* **REQUEST**
In your copy, set down the entries exactly and exclude the pictures.
INFORMATION SUPPLIED below:
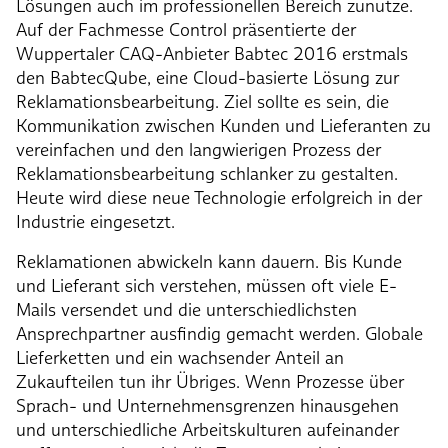
Lösungen auch im professionellen Bereich zunutze.
Auf der Fachmesse Control präsentierte der
Wuppertaler CAQ-Anbieter Babtec 2016 erstmals
den BabtecQube, eine Cloud-basierte Lösung zur
Reklamationsbearbeitung. Ziel sollte es sein, die
Kommunikation zwischen Kunden und Lieferanten zu
vereinfachen und den langwierigen Prozess der
Reklamationsbearbeitung schlanker zu gestalten.
Heute wird diese neue Technologie erfolgreich in der
Industrie eingesetzt.
Reklamationen abwickeln kann dauern. Bis Kunde
und Lieferant sich verstehen, müssen oft viele E-
Mails versendet und die unterschiedlichsten
Ansprechpartner ausfindig gemacht werden. Globale
Lieferketten und ein wachsender Anteil an
Zukaufteilen tun ihr Übriges. Wenn Prozesse über
Sprach- und Unternehmensgrenzen hinausgehen
und unterschiedliche Arbeitskulturen aufeinander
End of INFORMATION SUPPLIED.
* **ANSWER SPACE**
Lösungen auch im professionellen Bereich zunutze.
Auf der Fachmesse Control präsentierte der
Wuppertaler CAQ-Anbieter Babtec 2016 erstmals
den BabtecQube, eine Cloud-basierte Lösung zur
Reklamationsbearbeitung. Ziel sollte es sein, die
Kommunikation zwischen Kunden und Lieferanten zu
vereinfachen und den langwierigen Prozess der
Reklamationsbearbeitung schlanker zu gestalten.
Heute wird diese neue Technologie erfolgreich in der
Industrie eingesetzt.
Reklamationen abwickeln kann dauern. Bis Kunde
und Lieferant sich verstehen, müssen oft viele E-
Mails versendet und die unterschiedlichsten
Ansprechpartner ausfindig gemacht werden. Globale
Lieferketten und ein wachsender Anteil an
Zukaufteilen tun ihr Übriges. Wenn Prozesse über
Sprach- und Unternehmensgrenzen hinausgehen
und unterschiedliche Arbeitskulturen aufeinander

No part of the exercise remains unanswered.